In such a scenario, it helps India and Pakistan to see the Covid-19 crisis as an opportunity to move forward towards ending hostilities and come up with an agreement with respect to ‘unsettled borders’ akin to the arrangement that exists between India and China, which even withstood the test of a grave crisis like the 73-day Doklam standoff in 2017. Control of trans border terrorism can be part of the agreement.

The magnitude of the coronavirus crisis allows both countries to gracefully alter their rigid attitude and sell the idea to the emotional population and other stakeholders without giving up their perceived self-righteous stands.
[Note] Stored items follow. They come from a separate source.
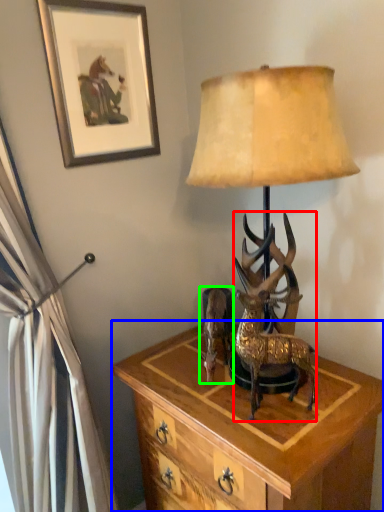
Question: Which object is the farthest from deer (highlighted by a red box)? Choose among these: nightstand (highlighted by a blue box) or reindeer (highlighted by a green box).

Choices:
 (A) nightstand
 (B) reindeer

Answer: (A)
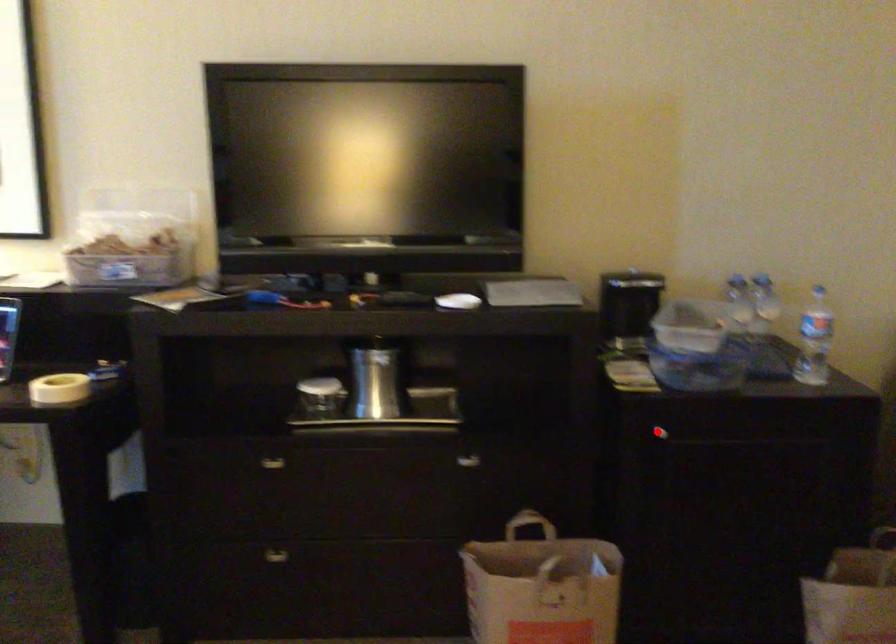
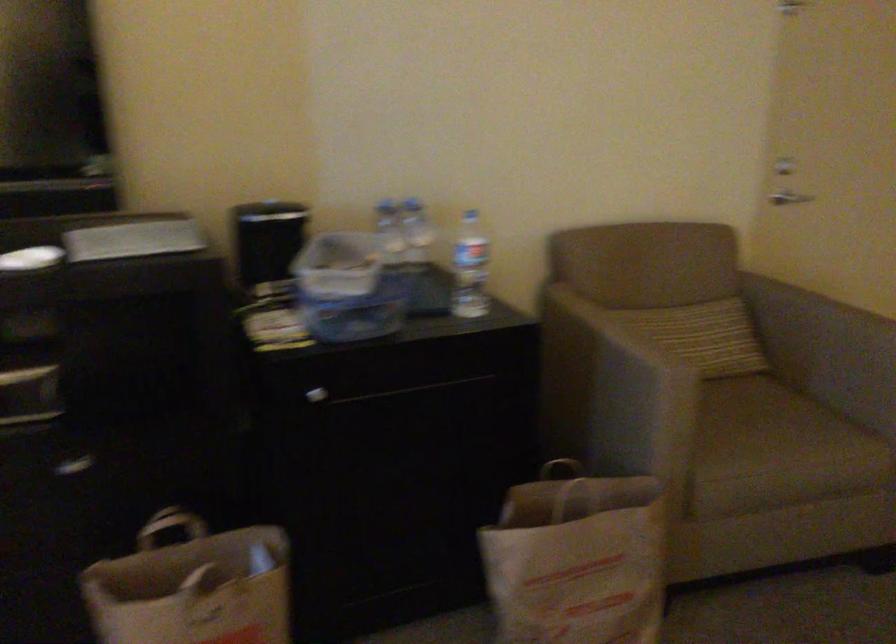
Question: A red point is marked in image1. In image2, is the corresponding 3D point closer to the camera or farther? Reply with the corresponding letter.

Choices:
 (A) The corresponding 3D point is closer.
 (B) The corresponding 3D point is farther.

Answer: (A)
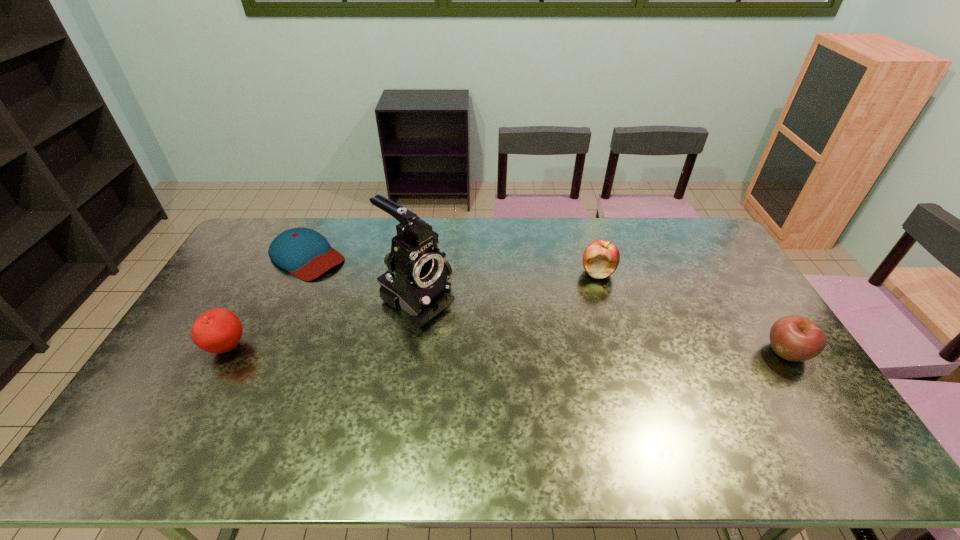
Image resolution: width=960 pixels, height=540 pixels. What are the coordinates of `apple located in the left edge section of the desktop` in the screenshot? It's located at (218, 330).

Locate an element on the screen. baseball cap at the left edge is located at coordinates (305, 253).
We already have the example of Prime Minister Modi virtually reviving the SAARC by holding a video conference for cooperation in the fight against the Covid-19  pandemic.

We also have the precedence of back door diplomacy of the post-Operation Parakram era (2003-2008), which  brought about the November 2003 unwritten ceasefire agreement. The relative peace along the LoC allowed us to construct the border fence and break the back of the insurgency in J&K. There was even a glimmer of hope based on the “four-point formula” for a final settlement of the Kashmir issue.

Given the current ideology-driven rigidity that dominates India’s approach towards Pakistan, it would be easy to rubbish this idea. But then, realpolitiks is not driven by emotions but by national interests.

Lt Gen H S Panag PVSM, AVSM (R) served in the Indian Army for 40 years. He was GOC in C Northern Command and Central Command. Post retirement, he was Member of Armed Forces Tribunal. Views are personal.